─── Listed entries

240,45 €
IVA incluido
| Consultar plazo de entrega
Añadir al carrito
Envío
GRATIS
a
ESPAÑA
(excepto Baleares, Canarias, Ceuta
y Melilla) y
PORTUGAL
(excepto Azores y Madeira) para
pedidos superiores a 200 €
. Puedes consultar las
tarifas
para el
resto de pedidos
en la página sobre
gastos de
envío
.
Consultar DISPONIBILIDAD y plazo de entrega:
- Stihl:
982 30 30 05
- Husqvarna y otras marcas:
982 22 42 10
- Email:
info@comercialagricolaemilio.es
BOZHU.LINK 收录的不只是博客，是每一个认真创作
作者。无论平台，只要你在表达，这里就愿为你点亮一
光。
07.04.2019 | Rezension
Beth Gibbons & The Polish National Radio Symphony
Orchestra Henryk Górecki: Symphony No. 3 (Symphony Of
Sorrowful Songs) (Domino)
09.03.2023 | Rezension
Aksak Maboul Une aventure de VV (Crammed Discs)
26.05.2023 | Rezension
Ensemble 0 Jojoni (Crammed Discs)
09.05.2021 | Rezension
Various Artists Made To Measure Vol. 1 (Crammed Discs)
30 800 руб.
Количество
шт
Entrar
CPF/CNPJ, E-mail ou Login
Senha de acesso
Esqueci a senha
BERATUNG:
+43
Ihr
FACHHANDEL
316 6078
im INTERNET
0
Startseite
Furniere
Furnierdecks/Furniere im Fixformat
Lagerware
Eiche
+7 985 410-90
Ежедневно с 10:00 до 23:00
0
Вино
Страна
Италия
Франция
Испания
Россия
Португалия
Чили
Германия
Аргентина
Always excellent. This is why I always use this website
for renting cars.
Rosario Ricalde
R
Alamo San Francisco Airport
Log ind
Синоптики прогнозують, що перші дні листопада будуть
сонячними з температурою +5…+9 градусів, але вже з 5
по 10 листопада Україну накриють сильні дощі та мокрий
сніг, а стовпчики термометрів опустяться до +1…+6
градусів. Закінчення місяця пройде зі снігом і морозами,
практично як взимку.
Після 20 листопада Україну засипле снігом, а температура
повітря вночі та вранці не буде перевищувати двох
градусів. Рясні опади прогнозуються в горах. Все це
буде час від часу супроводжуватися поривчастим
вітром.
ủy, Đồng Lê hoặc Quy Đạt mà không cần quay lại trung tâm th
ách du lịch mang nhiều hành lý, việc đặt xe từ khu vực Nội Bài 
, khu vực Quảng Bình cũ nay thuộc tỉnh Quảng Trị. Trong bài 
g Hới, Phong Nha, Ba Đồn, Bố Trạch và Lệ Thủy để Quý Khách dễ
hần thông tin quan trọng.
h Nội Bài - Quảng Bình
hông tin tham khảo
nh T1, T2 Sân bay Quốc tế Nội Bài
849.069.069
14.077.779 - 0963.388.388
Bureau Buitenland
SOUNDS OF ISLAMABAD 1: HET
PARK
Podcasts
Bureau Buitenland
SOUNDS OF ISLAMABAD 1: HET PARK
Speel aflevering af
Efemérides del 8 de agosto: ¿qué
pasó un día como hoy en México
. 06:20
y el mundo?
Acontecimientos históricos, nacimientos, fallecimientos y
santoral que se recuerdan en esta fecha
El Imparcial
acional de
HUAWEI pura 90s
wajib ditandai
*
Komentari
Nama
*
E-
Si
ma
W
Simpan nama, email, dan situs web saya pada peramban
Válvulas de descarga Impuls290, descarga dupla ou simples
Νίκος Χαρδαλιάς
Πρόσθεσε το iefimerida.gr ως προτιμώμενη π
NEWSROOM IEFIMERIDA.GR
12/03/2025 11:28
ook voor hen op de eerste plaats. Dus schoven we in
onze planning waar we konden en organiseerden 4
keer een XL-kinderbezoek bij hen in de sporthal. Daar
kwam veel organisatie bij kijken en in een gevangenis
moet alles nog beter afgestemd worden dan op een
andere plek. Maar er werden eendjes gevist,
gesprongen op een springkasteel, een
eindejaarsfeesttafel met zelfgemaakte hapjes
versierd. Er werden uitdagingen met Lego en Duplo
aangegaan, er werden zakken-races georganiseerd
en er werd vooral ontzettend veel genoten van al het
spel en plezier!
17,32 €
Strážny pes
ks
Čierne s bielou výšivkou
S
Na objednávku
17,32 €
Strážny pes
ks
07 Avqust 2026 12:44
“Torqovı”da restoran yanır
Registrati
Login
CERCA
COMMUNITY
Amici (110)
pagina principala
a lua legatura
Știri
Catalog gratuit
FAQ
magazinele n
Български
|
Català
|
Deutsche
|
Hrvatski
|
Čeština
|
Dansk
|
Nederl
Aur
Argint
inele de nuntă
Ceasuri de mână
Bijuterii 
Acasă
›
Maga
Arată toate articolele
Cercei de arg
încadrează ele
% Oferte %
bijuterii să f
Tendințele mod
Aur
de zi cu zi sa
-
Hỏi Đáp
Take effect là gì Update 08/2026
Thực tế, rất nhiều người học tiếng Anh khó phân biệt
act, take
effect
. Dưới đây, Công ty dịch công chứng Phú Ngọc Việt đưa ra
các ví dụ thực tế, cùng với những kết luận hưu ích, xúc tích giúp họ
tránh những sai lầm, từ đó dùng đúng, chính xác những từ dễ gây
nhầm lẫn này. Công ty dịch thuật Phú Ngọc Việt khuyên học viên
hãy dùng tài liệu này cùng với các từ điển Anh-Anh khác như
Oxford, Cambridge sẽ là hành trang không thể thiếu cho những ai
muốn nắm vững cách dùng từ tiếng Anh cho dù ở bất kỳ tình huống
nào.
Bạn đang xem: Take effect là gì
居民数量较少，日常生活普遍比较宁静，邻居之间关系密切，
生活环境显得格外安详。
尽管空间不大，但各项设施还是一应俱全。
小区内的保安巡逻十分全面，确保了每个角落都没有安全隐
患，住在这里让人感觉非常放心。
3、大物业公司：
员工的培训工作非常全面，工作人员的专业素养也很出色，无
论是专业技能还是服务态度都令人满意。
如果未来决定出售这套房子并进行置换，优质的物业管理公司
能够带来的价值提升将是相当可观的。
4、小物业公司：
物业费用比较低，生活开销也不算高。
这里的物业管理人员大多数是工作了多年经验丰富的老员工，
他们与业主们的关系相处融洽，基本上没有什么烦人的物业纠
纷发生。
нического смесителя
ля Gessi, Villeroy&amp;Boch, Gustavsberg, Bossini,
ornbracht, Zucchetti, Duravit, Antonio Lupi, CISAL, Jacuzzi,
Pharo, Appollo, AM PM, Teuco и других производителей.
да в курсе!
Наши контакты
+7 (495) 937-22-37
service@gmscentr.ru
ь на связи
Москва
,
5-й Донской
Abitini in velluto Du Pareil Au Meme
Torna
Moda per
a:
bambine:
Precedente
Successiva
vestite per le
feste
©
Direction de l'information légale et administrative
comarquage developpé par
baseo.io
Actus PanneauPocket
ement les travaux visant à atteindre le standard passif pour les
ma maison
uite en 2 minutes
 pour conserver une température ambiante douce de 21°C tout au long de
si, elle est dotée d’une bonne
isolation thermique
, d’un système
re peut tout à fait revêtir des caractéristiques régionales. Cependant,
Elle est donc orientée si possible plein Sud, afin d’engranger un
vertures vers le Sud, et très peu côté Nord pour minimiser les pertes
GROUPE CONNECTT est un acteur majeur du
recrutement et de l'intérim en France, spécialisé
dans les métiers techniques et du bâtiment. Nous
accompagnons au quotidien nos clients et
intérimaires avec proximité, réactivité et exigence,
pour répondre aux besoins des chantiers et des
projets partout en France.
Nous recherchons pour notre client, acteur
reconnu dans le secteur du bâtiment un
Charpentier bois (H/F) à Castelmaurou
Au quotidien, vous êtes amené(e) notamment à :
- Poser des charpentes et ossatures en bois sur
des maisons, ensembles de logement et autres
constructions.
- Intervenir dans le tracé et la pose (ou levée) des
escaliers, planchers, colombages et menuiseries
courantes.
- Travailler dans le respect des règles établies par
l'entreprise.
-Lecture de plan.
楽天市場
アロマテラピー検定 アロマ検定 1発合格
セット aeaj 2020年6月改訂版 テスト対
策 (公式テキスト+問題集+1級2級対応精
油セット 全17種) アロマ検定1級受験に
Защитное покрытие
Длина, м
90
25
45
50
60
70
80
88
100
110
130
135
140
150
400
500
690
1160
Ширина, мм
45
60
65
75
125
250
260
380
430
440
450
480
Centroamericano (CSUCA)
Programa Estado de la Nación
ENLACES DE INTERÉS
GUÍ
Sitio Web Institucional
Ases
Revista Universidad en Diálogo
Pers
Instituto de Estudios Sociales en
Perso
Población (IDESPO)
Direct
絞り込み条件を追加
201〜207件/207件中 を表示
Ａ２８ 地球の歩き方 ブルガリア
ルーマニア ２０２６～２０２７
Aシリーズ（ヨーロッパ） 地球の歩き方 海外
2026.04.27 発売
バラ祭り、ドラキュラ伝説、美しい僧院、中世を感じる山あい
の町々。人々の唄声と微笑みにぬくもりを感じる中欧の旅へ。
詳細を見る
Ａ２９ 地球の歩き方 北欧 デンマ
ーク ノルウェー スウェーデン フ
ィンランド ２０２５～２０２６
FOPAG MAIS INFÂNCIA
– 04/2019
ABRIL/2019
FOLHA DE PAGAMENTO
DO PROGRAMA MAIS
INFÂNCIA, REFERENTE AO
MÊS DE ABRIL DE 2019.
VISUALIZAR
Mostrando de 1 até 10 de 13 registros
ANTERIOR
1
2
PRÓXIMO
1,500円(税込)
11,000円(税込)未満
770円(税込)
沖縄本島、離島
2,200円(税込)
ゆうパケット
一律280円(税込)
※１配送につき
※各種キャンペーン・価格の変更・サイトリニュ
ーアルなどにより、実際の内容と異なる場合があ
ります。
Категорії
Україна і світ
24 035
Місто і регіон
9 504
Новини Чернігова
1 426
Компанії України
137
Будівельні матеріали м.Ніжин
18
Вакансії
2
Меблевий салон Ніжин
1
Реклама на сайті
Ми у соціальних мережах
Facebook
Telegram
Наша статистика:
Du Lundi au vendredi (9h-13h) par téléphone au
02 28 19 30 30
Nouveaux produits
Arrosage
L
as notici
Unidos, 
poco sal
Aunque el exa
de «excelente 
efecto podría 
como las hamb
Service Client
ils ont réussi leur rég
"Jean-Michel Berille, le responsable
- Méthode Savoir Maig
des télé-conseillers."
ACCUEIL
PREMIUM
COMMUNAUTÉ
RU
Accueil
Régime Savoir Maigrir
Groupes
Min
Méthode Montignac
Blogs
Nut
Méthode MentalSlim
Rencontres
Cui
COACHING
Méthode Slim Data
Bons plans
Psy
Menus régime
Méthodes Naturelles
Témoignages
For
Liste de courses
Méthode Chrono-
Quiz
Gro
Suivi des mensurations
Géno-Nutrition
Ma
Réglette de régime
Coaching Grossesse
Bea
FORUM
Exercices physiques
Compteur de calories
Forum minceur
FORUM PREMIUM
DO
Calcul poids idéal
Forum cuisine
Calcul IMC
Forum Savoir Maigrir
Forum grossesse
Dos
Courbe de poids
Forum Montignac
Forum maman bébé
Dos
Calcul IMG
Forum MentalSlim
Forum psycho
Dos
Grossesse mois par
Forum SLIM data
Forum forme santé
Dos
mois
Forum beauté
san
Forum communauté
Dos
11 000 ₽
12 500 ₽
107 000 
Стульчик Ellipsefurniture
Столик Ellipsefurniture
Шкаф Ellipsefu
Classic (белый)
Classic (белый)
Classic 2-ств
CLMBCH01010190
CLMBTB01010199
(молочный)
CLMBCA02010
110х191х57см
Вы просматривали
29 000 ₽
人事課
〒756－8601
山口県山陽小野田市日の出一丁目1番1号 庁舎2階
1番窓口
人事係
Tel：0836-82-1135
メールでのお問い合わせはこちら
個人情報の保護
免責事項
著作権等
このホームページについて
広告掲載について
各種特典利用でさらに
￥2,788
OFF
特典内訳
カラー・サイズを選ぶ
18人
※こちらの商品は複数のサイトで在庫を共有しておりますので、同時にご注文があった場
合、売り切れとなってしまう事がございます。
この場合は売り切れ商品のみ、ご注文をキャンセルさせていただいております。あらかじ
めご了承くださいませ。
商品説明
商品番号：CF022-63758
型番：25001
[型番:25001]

──────

*Exercise prompt*:
Using the material above, return each line in which the word "plazo" occurs.

*Output for this task*:
| Consultar plazo de entrega
Consultar DISPONIBILIDAD y plazo de entrega:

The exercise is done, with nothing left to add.